● ACTION ITEM: Beginning with the line that holds "Write a lens", copy each line exactly through the end of the entries, but leave the pictures out.

● DATASET RECORDS:
________________

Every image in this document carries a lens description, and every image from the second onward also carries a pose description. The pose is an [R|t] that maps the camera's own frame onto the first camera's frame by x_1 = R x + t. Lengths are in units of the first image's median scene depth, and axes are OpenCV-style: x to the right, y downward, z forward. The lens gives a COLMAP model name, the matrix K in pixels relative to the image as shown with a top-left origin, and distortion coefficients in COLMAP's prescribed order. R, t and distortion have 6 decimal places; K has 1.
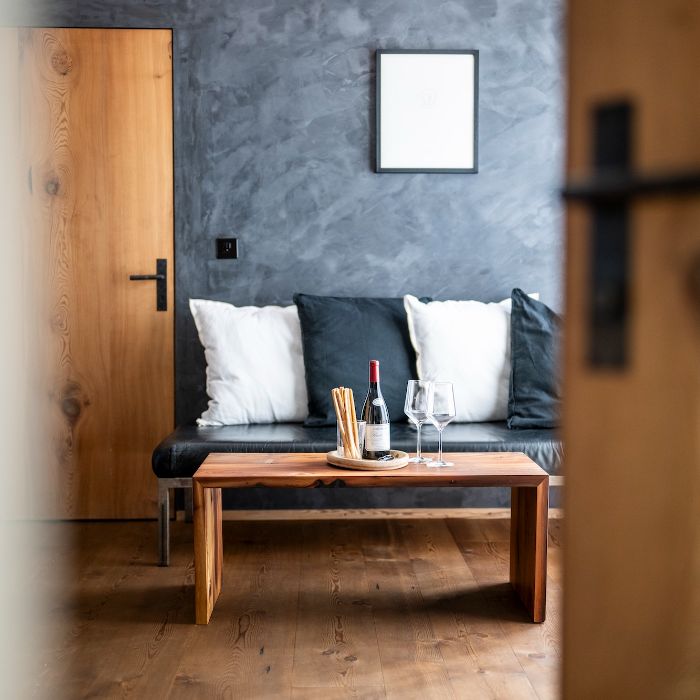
lens RADIAL K [[1013.2, 0, 353.0], [0, 1013.2, 354.1], [0, 0, 1]] dist [-0.015252, 0.000000]
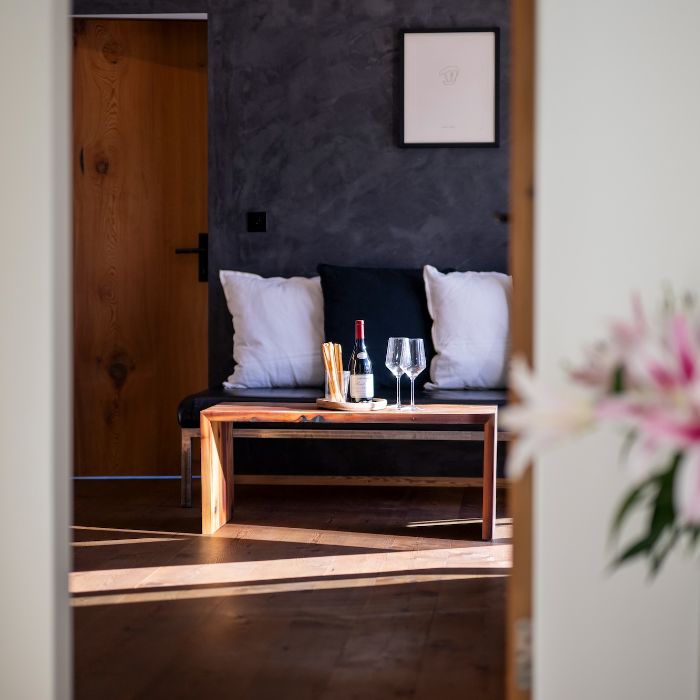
lens RADIAL K [[1541.7, 0, 349.5], [0, 1541.7, 348.5], [0, 0, 1]] dist [-0.013809, 0.000000]
pose [[0.990999, 0.006883, -0.133689, 0.183640], [-0.009078, 0.999834, -0.015821, 0.050498], [0.133558, 0.016892, 0.990897, -0.558112]]
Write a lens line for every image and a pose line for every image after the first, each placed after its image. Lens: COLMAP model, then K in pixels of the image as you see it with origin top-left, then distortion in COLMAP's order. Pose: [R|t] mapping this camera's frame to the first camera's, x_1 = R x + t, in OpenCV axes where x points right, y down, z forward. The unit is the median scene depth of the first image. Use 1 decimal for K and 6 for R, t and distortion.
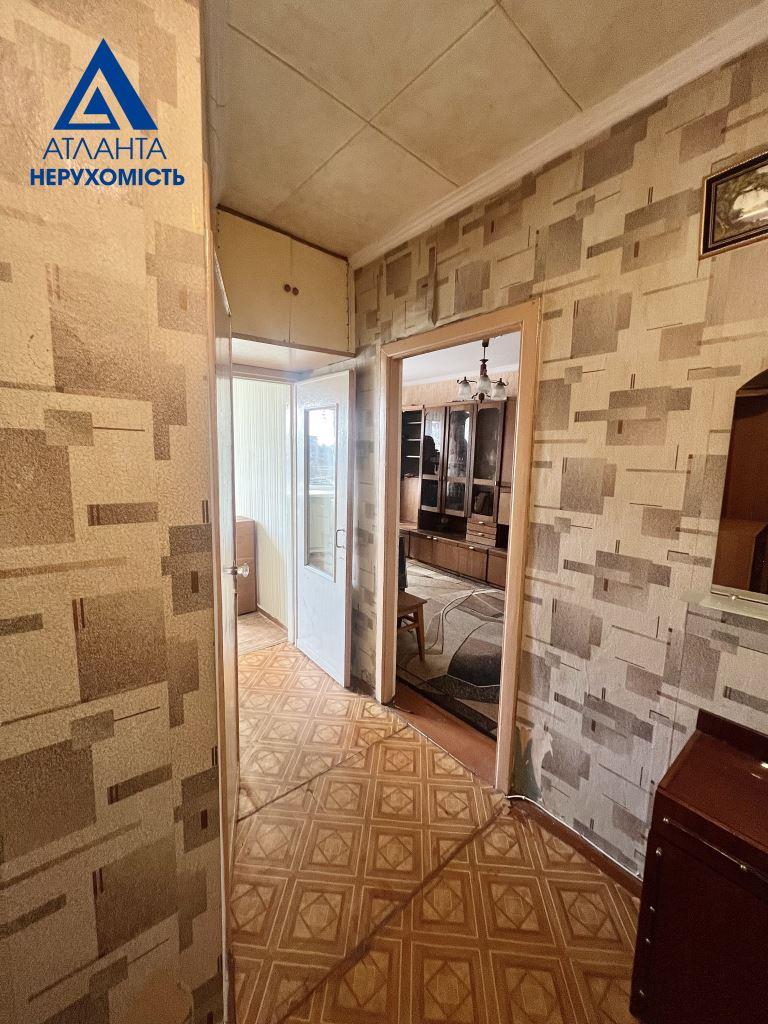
lens RADIAL K [[408.2, 0, 385.5], [0, 408.2, 507.9], [0, 0, 1]] dist [-0.002264, -0.000779]
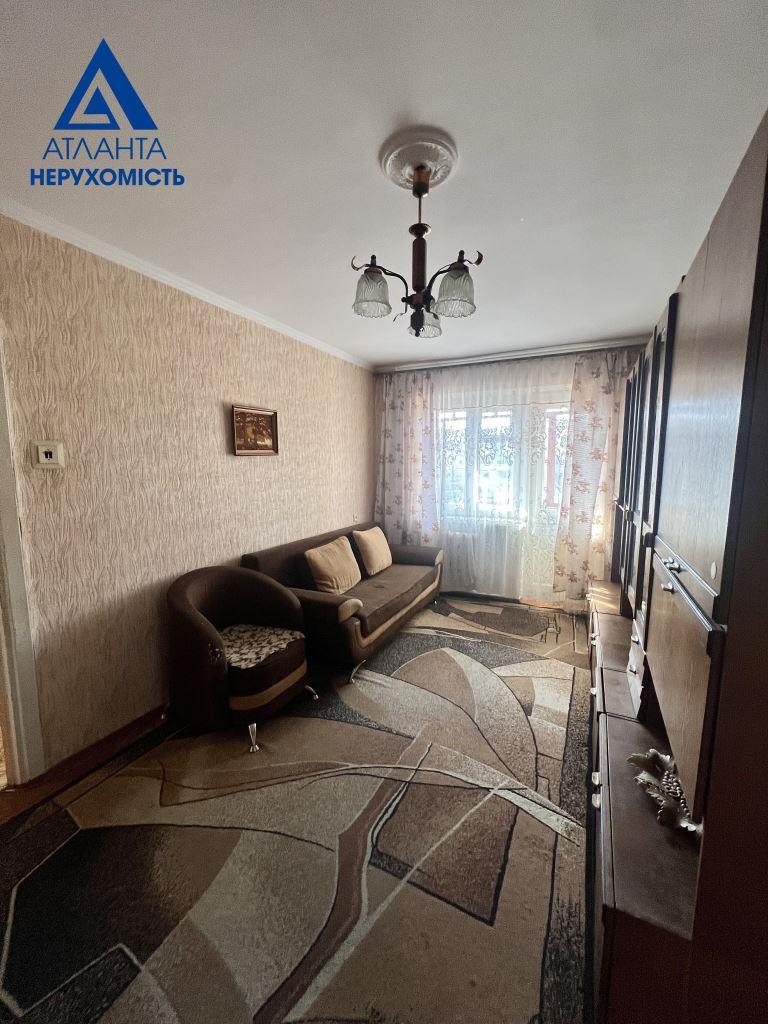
lens RADIAL K [[408.2, 0, 383.9], [0, 408.2, 514.4], [0, 0, 1]] dist [-0.002264, -0.000779]
pose [[0.412076, 0.079524, -0.907673, 0.548438], [-0.105885, 0.993614, 0.038983, -0.080261], [0.904976, 0.080045, 0.417865, 0.725830]]
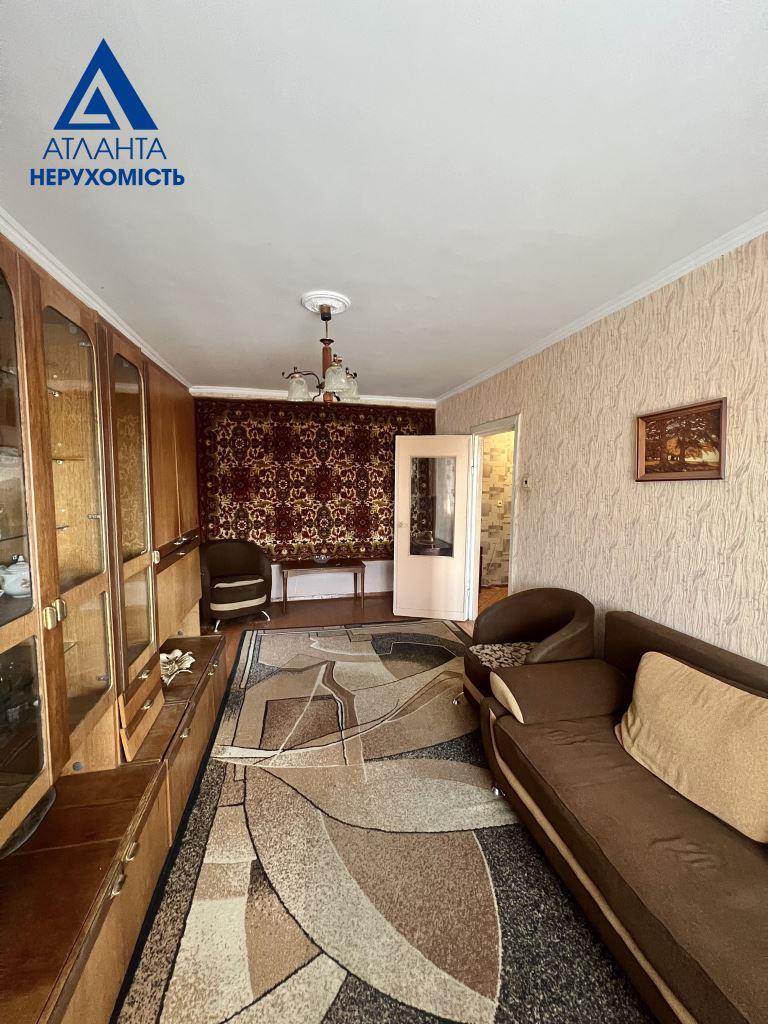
lens RADIAL K [[408.2, 0, 382.0], [0, 408.2, 511.9], [0, 0, 1]] dist [-0.002264, -0.000779]
pose [[-0.886330, -0.070726, 0.457621, -0.128941], [0.030283, 0.977298, 0.209695, -0.205687], [-0.462063, 0.199717, -0.864067, 1.386742]]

________________

● SOLUTION:
Write a lens line for every image and a pose line for every image after the first, each placed after its image. Lens: COLMAP model, then K in pixels of the image as you see it with origin top-left, then distortion in COLMAP's order. Pose: [R|t] mapping this camera's frame to the first camera's, x_1 = R x + t, in OpenCV axes where x points right, y down, z forward. The unit is the median scene depth of the first image. Use 1 decimal for K and 6 for R, t and distortion.
lens RADIAL K [[408.2, 0, 385.5], [0, 408.2, 507.9], [0, 0, 1]] dist [-0.002264, -0.000779]
lens RADIAL K [[408.2, 0, 383.9], [0, 408.2, 514.4], [0, 0, 1]] dist [-0.002264, -0.000779]
pose [[0.412076, 0.079524, -0.907673, 0.548438], [-0.105885, 0.993614, 0.038983, -0.080261], [0.904976, 0.080045, 0.417865, 0.725830]]
lens RADIAL K [[408.2, 0, 382.0], [0, 408.2, 511.9], [0, 0, 1]] dist [-0.002264, -0.000779]
pose [[-0.886330, -0.070726, 0.457621, -0.128941], [0.030283, 0.977298, 0.209695, -0.205687], [-0.462063, 0.199717, -0.864067, 1.386742]]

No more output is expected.